**Task list:**
1: Answer these questions from the dating forum thread below, one answer per line:
(a) Instead of calling him back, how did she contact the poster?
(b) How many times had the poster been out with her before the canceled date?
(c) What does the first reply advise him to do for at least a day or two?
2: Reproduce the portion of the dating forum thread below starting with "Am I looking" and going on through "really bummed out...".
3: In one to three sentences, explain how the poster in the dating forum thread below says he can confirm she stayed home from work.

I had a third date all setup for tonight. Talked to her briefly on IM last night after I called her to confirm and it went to voicemail.

 

Instead of calling me back, she hit me up on IM. I confirmed or plans, she set the time, seemed excited. She even had 2 seperate times where she could of called it off and didnt. I even tried to cut the convo short and to the point and she said "no, I dont have to go".

 

So i wake up this am to a text saying "you're going to kill me. I'm so sick and home from work today, I need to reschedule tonight".

 

I'm like ok, no big deal. So, I can even verify she is home from work, cause I saw her on IM this morning, which is blocked at her work. So instead of just responding to her text, I try to hit her up on IM....the message goes through, but then she signs off like 2 mins. later. Coincidence? I dunno.

 

So I just texted her back saying not to worry about it and get better.

 

Am I looking into this too much? Why didnt she call me back last night and IM me instead? Was she planning on canceling? But then why, when given 2 opportunities to cancel last night did she say "no,no, no" and "you know were on". Why didnt she respond to my IM?

 

She is 'online' on our dating site now, but that can mean anything. what are your thoughts? what do i do from here? im really bummed out...

 

I hate this ***** so much. I'm literally having a panic attack....

Posted

try to distract yourself for a day or two at least and wait for her to get in touch. you are freaking out

  • Author
Posted
try to distract yourself for a day or two at least and wait for her to get in touch. you are freaking out

 

im seeing other girls, but this was my clear cut favorite. i had been out with her twice, but hadnt kissed her. I was planning on upping the romantic stuff tonight too.

 

She went home for xmas and we text'd a few times, nothing crazy...i kept it short and sweet and even waited awhile to text her back to i didnt look to eager.

 

There are just SO MANY conflicting things here that say tonights cancel is legit and tonights cancel is a hint.

Posted

You might want to consider pulling back a little. It's only the 3rd date and there's no saying which way this will go.

**Data extract:**
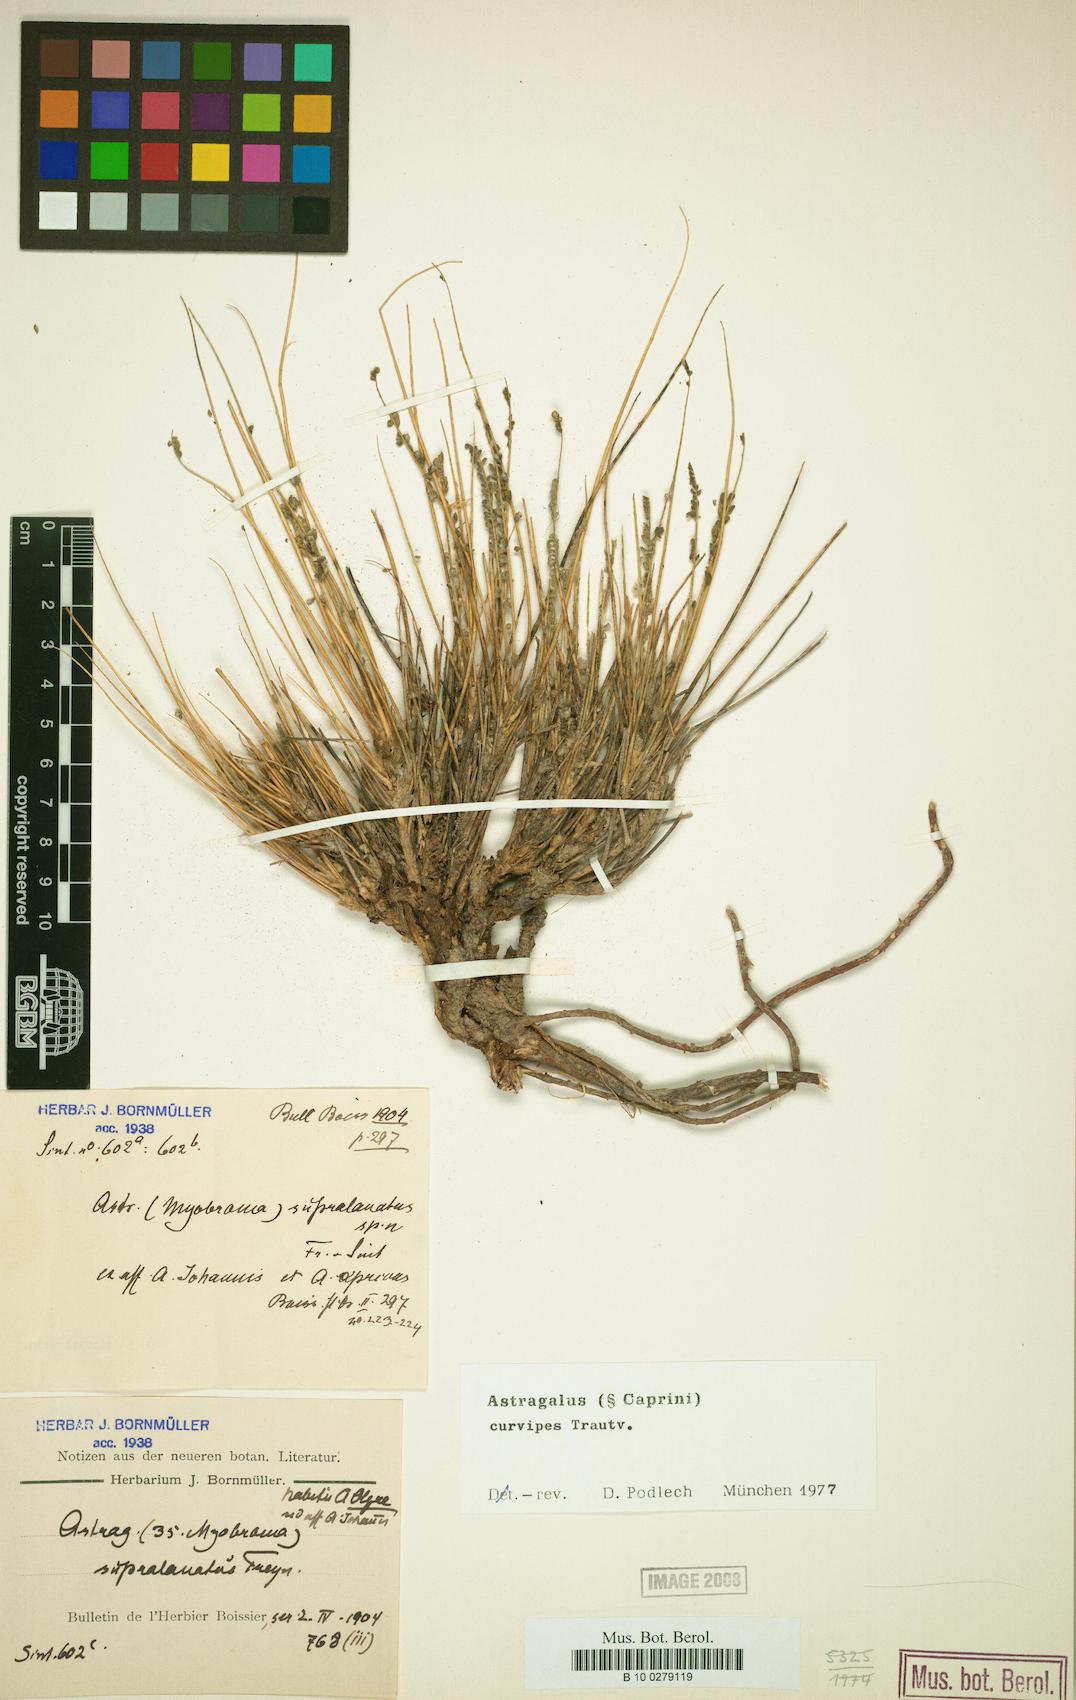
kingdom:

**Outputs:**
1:
(a) She contacted him on IM.
(b) He had been out with her twice.
(c) It advises him to distract himself and wait for her to get in touch.

2:
Am I looking into this too much? Why didnt she call me back last night and IM me instead? Was she planning on canceling? But then why, when given 2 opportunities to cancel last night did she say "no,no, no" and "you know were on". Why didnt she respond to my IM?

 

She is 'online' on our dating site now, but that can mean anything. what are your thoughts? what do i do from here? im really bummed out...

3: He saw her on IM that morning, and IM is blocked at her workplace. Being online there showed she was at home.